◆ Excerpt provided ◆
Sauté the Celery, Onions, and Carrots in a little butter until soft. Set aside.

In a large pot, bring the Beef Stock to a simmer ad add the cooked vegetables. Add the strained mushroom soaking liquid to the pot. Chop the hydrated mushrooms into 1/4 inch pieces slightly larger than the cooked vegetables and add them to the pot along with the sliced Fresh Portabellas.

Cover and cook the soup about an hour. Bring the soup to a boil and add the Pasta, stirring constantly (if using Pierogi, you may cook them ahead of time and set them aside, skipping this pasta cooking step). Reduce the heat to a gentle boil and stir occasionally until the pasta is cooked through, about 6 to 8 minutes longer.

Meanwhile, make a roux. Melt the 2 Tbsp Butter in a small saucepan over medium heat. Add the Flour and cook, stirring constantly until smooth, 3 to 5 minutes. Remove 1 cup of the broth from the pot and add to the roux, whisking constantly until slightly thickened and free of lumps. Stir the thickened liquid into the soup. Add the Parsley and Dill to the pot as well.

Finish the soup with the Sour Cream: First, add 1/4 cup thickened soup to the sour cream. Whisk until smooth, then add the sour cream to the soup, whisking constantly until it is well incorporated, about 3 minutes. Season to taste with the Salt and Pepper.

◆ The exercise ◆
Duplicate the soup instructions from "Sauté the Celery, Onions, and" up to and including "8 minutes longer.". The lines that come after this text aren't needed for anything here.

◆ Data shown ◆
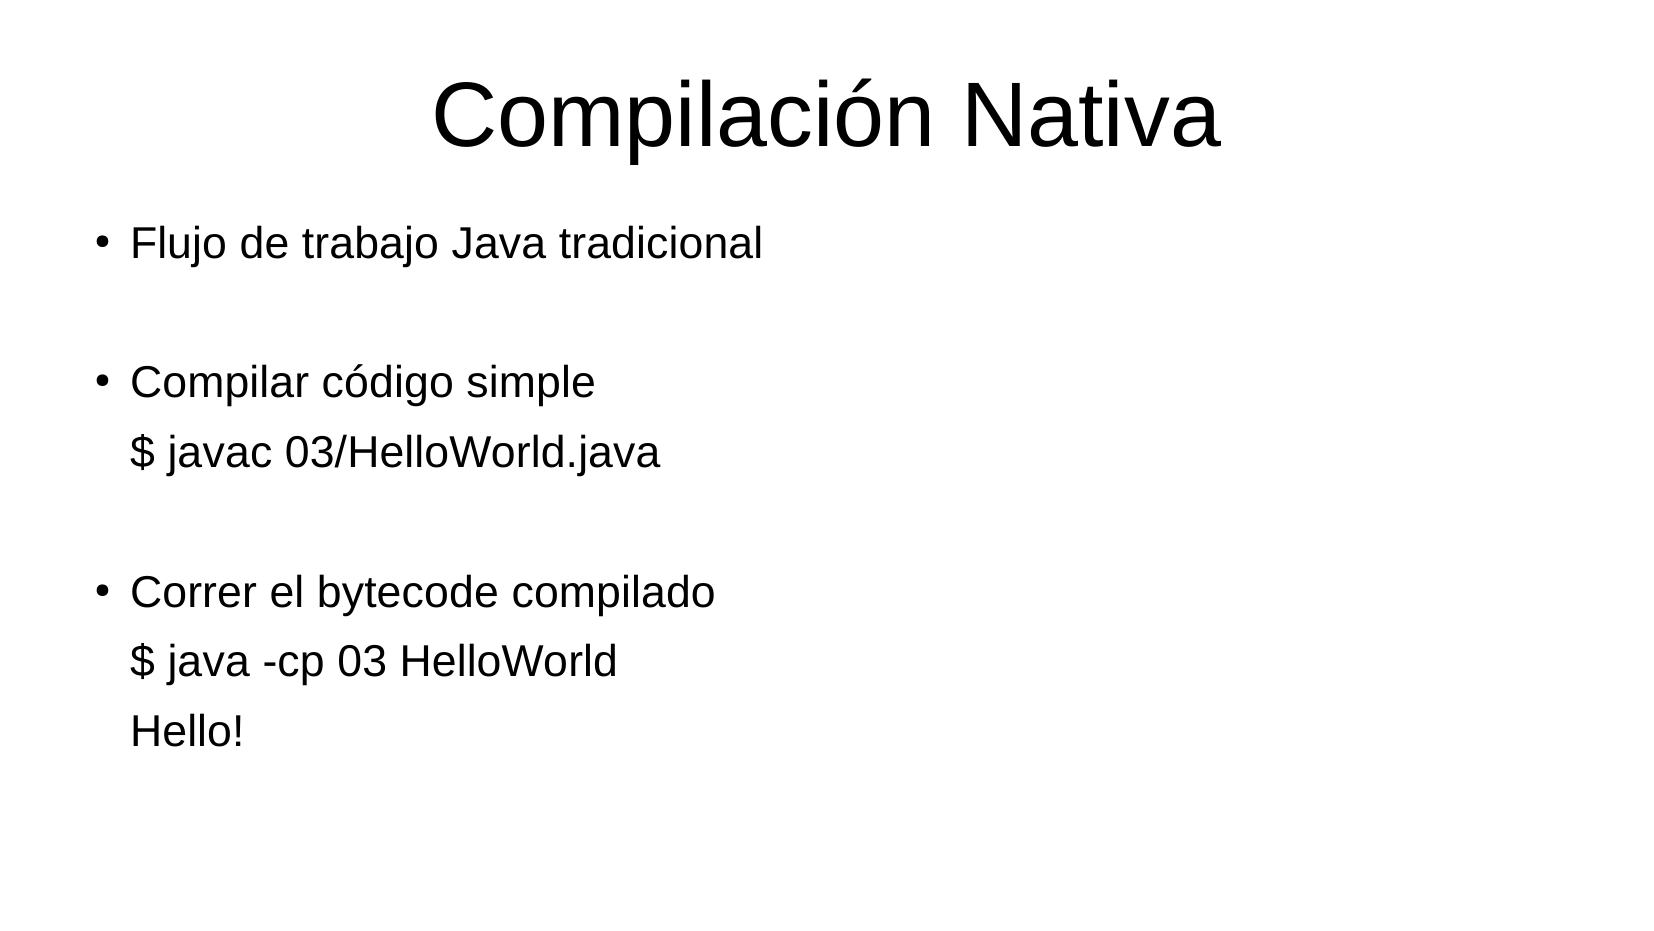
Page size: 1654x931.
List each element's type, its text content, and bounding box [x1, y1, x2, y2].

◆ Result for this task ◆
Sauté the Celery, Onions, and Carrots in a little butter until soft. Set aside.

In a large pot, bring the Beef Stock to a simmer ad add the cooked vegetables. Add the strained mushroom soaking liquid to the pot. Chop the hydrated mushrooms into 1/4 inch pieces slightly larger than the cooked vegetables and add them to the pot along with the sliced Fresh Portabellas.

Cover and cook the soup about an hour. Bring the soup to a boil and add the Pasta, stirring constantly (if using Pierogi, you may cook them ahead of time and set them aside, skipping this pasta cooking step). Reduce the heat to a gentle boil and stir occasionally until the pasta is cooked through, about 6 to 8 minutes longer.